Effect of r.LandscapeLODDistributionScale on Temporal Antialiasing Upsampler - Bug or Feature?

Hello all,

I’ve been experimenting with TAAU quite a lot just recently via Engine.ini tweaks in Milestone’s RIDE 4 game and stumbled across an interesting finding. I’m not sure if my lack of understanding is the problem or if I’ve found something genuinely interesting and useful, so here goes.

First, the basics that I do understand. Adding the following to Engine.ini gives me TAAU with, I believe, the PS5 algorithm with a view port of 2560x1440. By the way, I’m running the game at an output resolution of 2160p. This gives my mildly overclocked Sapphire PULSE RX Vega 56 the legs to hold a locked 60FPS nearly all of the time in first-person view with the highest in-game graphics settings.
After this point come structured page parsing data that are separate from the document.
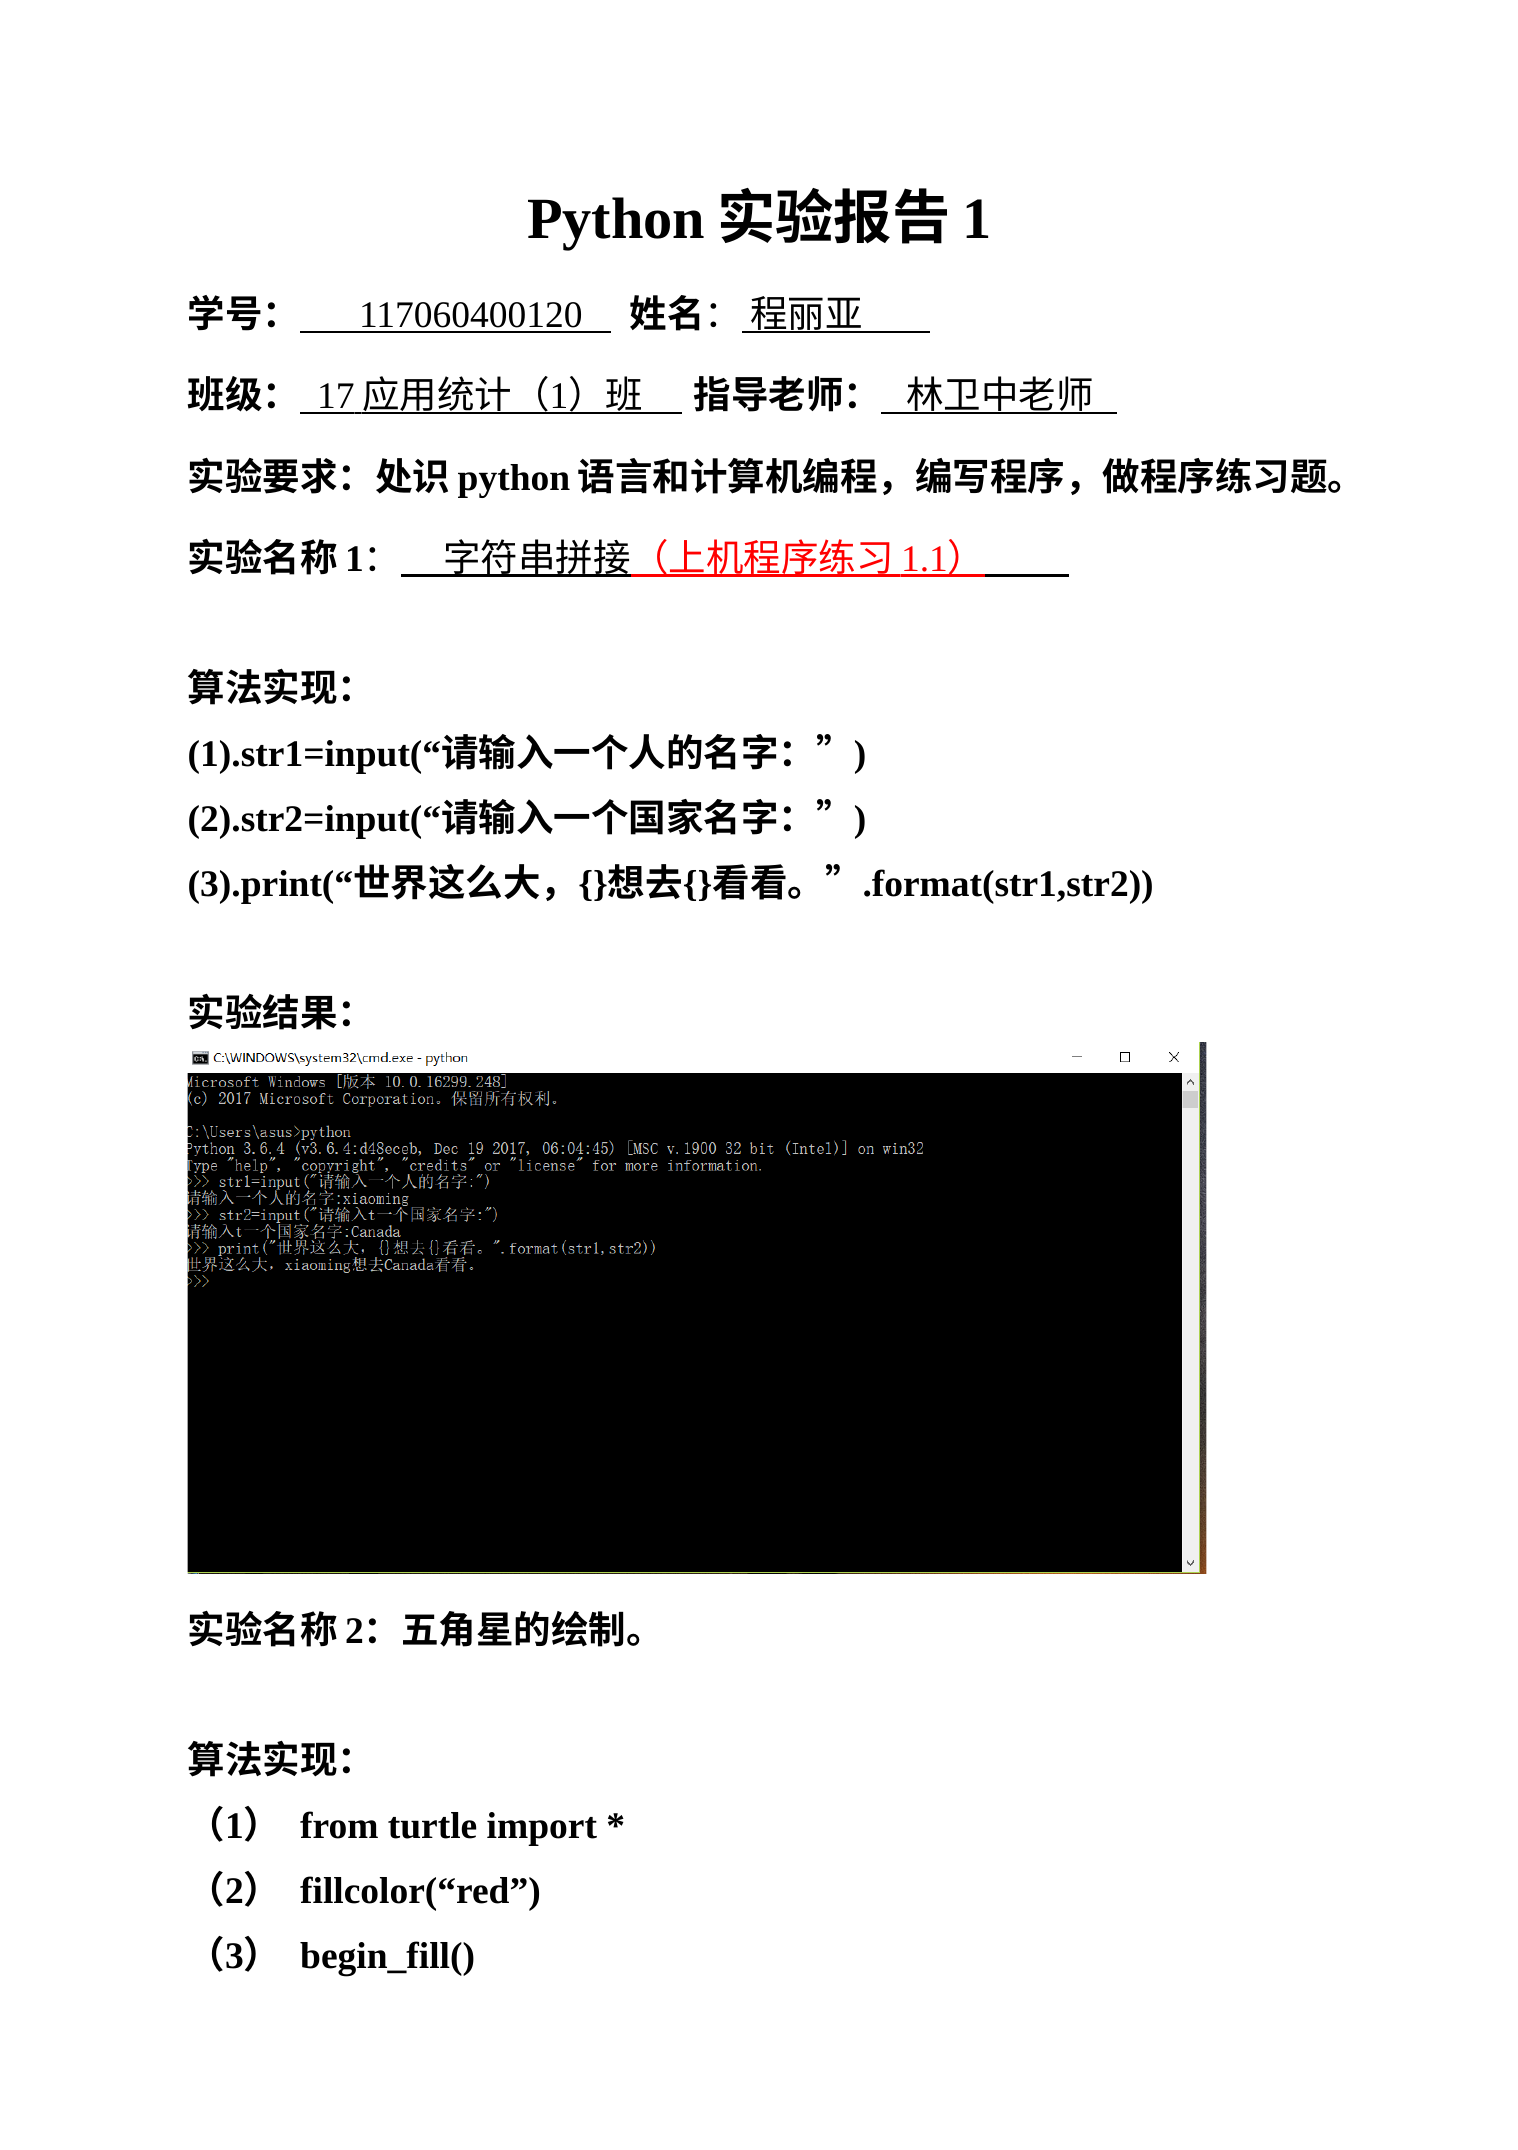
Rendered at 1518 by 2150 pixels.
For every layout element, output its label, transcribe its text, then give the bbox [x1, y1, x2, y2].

text 算法实现： [187, 652, 1330, 717]
text 实验结果： [187, 977, 1330, 1042]
list fillcolor(“red”) [187, 1855, 1330, 1920]
text 算法实现： [187, 1725, 1330, 1790]
list begin_fill() [187, 1920, 1330, 1985]
text (2).str2=input(“请输入一个国家名字：”) [187, 782, 1330, 847]
text 实验要求：处识python语言和计算机编程，编写程序，做程序练习题。 [187, 441, 1330, 506]
picture [187, 1042, 1207, 1574]
text (1).str1=input(“请输入一个人的名字：”) [187, 717, 1330, 782]
text 实验名称1： 字符串拼接（上机程序练习1.1） [187, 522, 1330, 587]
text (3).print(“世界这么大，{}想去{}看看。”.format(str1,str2)) [187, 847, 1330, 912]
text Python实验报告1 [187, 165, 1330, 262]
text 实验名称2：五角星的绘制。 [187, 1595, 1330, 1660]
list from turtle import * [187, 1790, 1330, 1855]
text 班级： 17应用统计（1）班 指导老师： 林卫中老师 [187, 360, 1330, 425]
text 学号： 117060400120 姓名： 程丽亚 [187, 278, 1330, 343]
[/script/engine.renderersettings]
r.SecondaryScreenPercentage.GameViewport=66.66
r.TemporalAA.Algorithm=1
r.TemporalAA.Upsampling=1

The rest of the script is included below for clarity showing tweaks to increase AA sharpness a little, fix a few LOD issues, and to help with texture loading as well as a few basic rendering quality tweaks.


r.TemporalAASamples=8
r.TemporalAACurrentFrameWeight=0.1
r.SkeletalMeshLODBias=-2
r.LandscapeLODBias=-1
r.LandscapeLODDistributionScale=2
r.MipMapLODBias=-1
foliage.LODDistanceScale=1.67
r.StaticMeshLODDistanceScale=0.6
r.ViewDistanceScale=1.67
r.Streaming.MipBias=0
r.Streaming.AmortizeCPUToGPUCopy=0
r.Streaming.MaxNumTexturesToStreamPerFrame=0
r.Streaming.Boost=1
r.Streaming.LimitPoolSizeToVRAM=0
r.Streaming.PoolSize=3000
r.Streaming.MaxEffectiveScreenSize=0
r.SSR.Quality=3
r.PostProcessAAQuality=5
r.MotionBlurQuality=0
r.LensFlareQuality=0

Notice the inclusion of *r.LandscapeLODDistributionScale=2. *Initially, I was totally unaware of this until stumbling across it almost by accident on another forum in a conversation that had nothing to do with TAAU, so it’s a miracle I even bothered trying it.

Without it, TAAU appears very soft as though the entire image has been passed through a moderately heavy blur filter, and none of the usual sharpening methods offered by UE4 help with this one iota. Some even seem to make matters slightly worse.

With it, antialiasing quality benefits dramatically (almost like someone adding MSAAx4 on top of TAA in some ways), and image detail everywhere improves by what, subjectively at least, I’d consider to be a factor of 4.

Visually, the positive effects of using this are enormous in this particular case with close to zero impact on performance.

So, should I have been using this all along, or have I discovered something new and unusual?

I’m unable to upload sample screenshots to the forum, so here are Google Drive links to:

Without… https://drive.google.com/file/d/19-P…ew?usp=sharing

With… https://drive.google.com/file/d/1vPH…ew?usp=sharing

If you view them fullscreen on a 4K monitor, the difference is very clear.